Thursday, January 21, 2010

Your "Elevator" Speech


As the spring semester begins, and fraternity and sorority students around the country prepare for membership recruitment and intake processes, my mind wanders to all of those young men and women joining our chapters. I also think about all of those individuals who never joined, or will never join, based on the picture we paint of our organizations and our values. What image do you portray? How are your values evident in your everyday words and actions? What is your "elevator speech"?

I feel like I always pick on fraternity men, but unfortunately, they keep giving me material. (Feel free to stop anytime...) Recently, I overheard an elevator conversation about hazing. Members of an organization were filling a crowded elevator as we descended floors in a hotel, and one young man suggested that we ask the associate members of this group to step off and allow the initiated members to fill the elevator first. Someone else suggested that this was a constructive form of hazing. (For the record, he thought an "un-constructive" form of hazing would be to ask "pledges" to eat 12 Krispy Kreme doughnuts.)

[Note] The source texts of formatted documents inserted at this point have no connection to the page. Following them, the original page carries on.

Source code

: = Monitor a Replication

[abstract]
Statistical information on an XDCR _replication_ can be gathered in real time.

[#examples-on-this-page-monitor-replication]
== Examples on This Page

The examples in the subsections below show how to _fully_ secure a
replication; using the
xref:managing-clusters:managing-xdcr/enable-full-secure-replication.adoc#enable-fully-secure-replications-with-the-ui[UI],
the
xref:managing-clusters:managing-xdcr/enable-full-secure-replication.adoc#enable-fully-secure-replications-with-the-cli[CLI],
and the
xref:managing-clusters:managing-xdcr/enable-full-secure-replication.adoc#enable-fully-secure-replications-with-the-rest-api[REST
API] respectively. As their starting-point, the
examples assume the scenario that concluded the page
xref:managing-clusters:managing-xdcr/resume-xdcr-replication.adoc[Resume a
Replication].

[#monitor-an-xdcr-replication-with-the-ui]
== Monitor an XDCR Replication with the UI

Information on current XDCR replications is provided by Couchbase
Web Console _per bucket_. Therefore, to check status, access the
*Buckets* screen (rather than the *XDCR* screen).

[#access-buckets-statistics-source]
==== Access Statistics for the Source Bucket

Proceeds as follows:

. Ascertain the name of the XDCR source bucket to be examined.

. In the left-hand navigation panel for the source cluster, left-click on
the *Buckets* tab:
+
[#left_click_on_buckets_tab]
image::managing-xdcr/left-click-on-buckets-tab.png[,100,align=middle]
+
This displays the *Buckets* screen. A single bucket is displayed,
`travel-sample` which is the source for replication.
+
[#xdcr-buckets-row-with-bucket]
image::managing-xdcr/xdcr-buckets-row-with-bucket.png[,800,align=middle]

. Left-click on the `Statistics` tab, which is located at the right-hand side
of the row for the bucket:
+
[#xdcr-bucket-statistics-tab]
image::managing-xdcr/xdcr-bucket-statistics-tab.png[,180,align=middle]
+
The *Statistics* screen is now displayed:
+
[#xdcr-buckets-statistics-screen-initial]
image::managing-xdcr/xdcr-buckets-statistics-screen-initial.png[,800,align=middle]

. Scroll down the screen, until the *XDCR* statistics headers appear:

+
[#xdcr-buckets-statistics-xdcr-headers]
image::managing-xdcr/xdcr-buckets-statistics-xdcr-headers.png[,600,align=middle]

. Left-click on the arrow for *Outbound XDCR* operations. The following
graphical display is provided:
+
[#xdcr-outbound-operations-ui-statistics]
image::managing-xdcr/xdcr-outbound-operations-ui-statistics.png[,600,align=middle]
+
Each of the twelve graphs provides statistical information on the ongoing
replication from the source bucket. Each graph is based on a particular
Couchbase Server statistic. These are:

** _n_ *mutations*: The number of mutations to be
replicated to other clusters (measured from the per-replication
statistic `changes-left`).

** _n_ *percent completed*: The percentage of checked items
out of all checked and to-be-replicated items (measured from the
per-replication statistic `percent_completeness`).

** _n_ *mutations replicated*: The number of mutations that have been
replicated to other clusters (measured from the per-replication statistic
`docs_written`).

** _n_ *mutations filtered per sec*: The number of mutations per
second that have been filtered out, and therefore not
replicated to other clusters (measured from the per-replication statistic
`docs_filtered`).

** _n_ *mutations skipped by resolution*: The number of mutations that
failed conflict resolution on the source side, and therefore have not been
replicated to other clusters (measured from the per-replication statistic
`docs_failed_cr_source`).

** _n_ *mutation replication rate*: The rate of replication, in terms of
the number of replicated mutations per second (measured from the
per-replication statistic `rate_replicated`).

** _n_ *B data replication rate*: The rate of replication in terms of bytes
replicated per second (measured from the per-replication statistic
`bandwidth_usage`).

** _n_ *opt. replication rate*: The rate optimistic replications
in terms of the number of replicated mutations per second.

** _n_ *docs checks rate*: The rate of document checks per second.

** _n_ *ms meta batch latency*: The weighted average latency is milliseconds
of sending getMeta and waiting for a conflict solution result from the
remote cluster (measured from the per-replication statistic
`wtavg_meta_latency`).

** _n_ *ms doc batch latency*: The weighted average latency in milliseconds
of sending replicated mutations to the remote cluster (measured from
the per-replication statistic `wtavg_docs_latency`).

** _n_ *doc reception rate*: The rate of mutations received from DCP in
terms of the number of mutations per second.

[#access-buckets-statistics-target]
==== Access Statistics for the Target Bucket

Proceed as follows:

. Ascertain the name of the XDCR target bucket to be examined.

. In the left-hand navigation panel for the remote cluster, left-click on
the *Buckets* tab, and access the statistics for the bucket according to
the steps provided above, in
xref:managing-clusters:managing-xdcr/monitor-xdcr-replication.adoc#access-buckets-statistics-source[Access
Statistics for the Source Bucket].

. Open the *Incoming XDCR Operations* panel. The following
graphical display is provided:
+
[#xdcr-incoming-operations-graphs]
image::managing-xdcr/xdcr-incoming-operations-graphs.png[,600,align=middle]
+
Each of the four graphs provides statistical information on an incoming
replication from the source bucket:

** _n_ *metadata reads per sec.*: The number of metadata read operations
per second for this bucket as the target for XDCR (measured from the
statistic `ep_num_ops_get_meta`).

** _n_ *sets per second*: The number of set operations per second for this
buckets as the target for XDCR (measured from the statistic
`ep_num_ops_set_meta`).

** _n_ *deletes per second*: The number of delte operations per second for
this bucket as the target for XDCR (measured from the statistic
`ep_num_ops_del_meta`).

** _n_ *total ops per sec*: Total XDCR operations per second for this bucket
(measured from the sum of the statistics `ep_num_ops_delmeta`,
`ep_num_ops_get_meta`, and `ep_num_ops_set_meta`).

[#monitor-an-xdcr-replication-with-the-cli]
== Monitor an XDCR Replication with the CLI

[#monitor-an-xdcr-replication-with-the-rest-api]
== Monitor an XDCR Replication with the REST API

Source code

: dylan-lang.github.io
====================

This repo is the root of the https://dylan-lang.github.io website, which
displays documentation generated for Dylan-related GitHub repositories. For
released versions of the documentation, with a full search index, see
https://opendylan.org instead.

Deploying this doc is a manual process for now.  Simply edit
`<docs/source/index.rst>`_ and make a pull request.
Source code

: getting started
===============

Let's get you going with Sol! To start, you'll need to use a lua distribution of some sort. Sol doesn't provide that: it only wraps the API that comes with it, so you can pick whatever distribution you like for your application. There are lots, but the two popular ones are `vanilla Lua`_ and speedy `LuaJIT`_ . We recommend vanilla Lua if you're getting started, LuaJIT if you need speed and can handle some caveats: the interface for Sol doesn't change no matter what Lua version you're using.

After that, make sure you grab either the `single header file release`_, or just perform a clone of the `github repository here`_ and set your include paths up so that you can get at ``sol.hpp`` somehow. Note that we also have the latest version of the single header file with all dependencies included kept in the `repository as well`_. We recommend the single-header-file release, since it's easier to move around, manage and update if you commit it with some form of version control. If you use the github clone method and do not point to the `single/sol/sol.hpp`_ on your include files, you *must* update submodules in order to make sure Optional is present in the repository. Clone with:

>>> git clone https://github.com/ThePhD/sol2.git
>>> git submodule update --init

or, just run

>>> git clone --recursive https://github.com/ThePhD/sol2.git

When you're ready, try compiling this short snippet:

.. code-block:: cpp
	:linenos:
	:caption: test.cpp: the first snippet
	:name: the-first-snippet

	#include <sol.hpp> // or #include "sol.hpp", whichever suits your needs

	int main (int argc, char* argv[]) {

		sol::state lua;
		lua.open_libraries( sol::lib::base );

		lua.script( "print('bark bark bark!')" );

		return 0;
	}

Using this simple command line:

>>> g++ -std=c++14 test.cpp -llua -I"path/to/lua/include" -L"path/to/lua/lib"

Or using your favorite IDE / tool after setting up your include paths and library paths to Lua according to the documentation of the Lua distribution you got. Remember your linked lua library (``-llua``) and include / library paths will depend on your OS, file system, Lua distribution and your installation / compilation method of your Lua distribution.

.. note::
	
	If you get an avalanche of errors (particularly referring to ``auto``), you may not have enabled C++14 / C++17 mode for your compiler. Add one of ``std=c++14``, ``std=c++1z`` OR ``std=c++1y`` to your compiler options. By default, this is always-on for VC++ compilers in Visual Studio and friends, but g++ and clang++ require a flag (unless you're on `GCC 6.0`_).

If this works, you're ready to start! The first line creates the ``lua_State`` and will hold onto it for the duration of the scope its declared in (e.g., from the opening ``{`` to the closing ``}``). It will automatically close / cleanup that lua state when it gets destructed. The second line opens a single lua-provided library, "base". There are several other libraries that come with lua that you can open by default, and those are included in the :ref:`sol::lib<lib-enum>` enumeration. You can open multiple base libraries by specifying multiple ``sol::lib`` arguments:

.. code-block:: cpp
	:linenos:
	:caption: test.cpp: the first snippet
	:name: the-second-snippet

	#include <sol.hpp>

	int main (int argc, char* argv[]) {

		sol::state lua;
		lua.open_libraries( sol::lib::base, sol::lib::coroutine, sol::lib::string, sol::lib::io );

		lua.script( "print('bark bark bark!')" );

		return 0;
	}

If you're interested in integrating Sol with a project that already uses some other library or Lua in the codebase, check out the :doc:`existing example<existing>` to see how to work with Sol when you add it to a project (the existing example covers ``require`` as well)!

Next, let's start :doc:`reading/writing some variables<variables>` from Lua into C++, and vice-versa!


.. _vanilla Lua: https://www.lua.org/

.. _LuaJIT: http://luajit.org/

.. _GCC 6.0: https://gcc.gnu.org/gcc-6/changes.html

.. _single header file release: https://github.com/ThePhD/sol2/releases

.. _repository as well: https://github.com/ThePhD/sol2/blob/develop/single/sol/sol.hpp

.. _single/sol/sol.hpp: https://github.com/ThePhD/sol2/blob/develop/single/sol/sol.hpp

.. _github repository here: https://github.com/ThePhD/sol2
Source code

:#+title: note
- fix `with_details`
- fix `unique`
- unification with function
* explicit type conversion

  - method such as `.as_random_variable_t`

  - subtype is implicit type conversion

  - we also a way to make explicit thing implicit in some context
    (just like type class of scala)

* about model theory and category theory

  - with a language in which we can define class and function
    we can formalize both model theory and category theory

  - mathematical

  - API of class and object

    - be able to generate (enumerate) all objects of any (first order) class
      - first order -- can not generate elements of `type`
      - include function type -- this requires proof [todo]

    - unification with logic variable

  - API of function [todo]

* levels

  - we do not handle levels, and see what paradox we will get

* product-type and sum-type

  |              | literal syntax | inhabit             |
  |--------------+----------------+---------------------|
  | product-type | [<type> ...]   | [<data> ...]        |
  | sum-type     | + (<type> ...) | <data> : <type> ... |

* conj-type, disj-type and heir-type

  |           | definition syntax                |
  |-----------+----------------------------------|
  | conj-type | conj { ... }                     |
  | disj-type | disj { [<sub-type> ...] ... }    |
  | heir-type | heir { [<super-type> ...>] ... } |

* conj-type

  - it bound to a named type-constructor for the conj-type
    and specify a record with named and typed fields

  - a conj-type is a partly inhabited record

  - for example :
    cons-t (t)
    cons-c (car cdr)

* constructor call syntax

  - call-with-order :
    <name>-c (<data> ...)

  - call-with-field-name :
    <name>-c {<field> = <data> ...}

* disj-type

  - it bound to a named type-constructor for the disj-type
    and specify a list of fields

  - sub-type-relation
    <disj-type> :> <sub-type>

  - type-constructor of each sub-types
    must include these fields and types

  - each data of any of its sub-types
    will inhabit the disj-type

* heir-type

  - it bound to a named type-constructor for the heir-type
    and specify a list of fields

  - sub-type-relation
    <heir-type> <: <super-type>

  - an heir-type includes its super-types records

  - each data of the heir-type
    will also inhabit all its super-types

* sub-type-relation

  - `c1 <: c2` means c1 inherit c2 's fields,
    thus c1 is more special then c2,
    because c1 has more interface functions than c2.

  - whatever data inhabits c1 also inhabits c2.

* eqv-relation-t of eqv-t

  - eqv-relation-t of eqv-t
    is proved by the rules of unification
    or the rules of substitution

Now, in their defense, these young men had no idea who I was until I spoke up, however, that almost makes it worse. At least I have some knowledge of the fraternal community, and did not form my opinion of fraternities based on this interaction. But what if someone else had been in the elevator? What if a family with teenage children going off to college soon overheard this conversation? What if your University President overheard this conversation? What other conversations do we have, even in fun, that can be interpreted the wrong way by those who have no working knowledge of what we do?

What is your "elevator speech?" How do you positively portray the values and ideals of your organization in your daily interactions with those around you? What might be misinterpreted by those who have no clue about anything other than the stereotypes we fight on a daily basis? How can you step up your game as the new semester begins?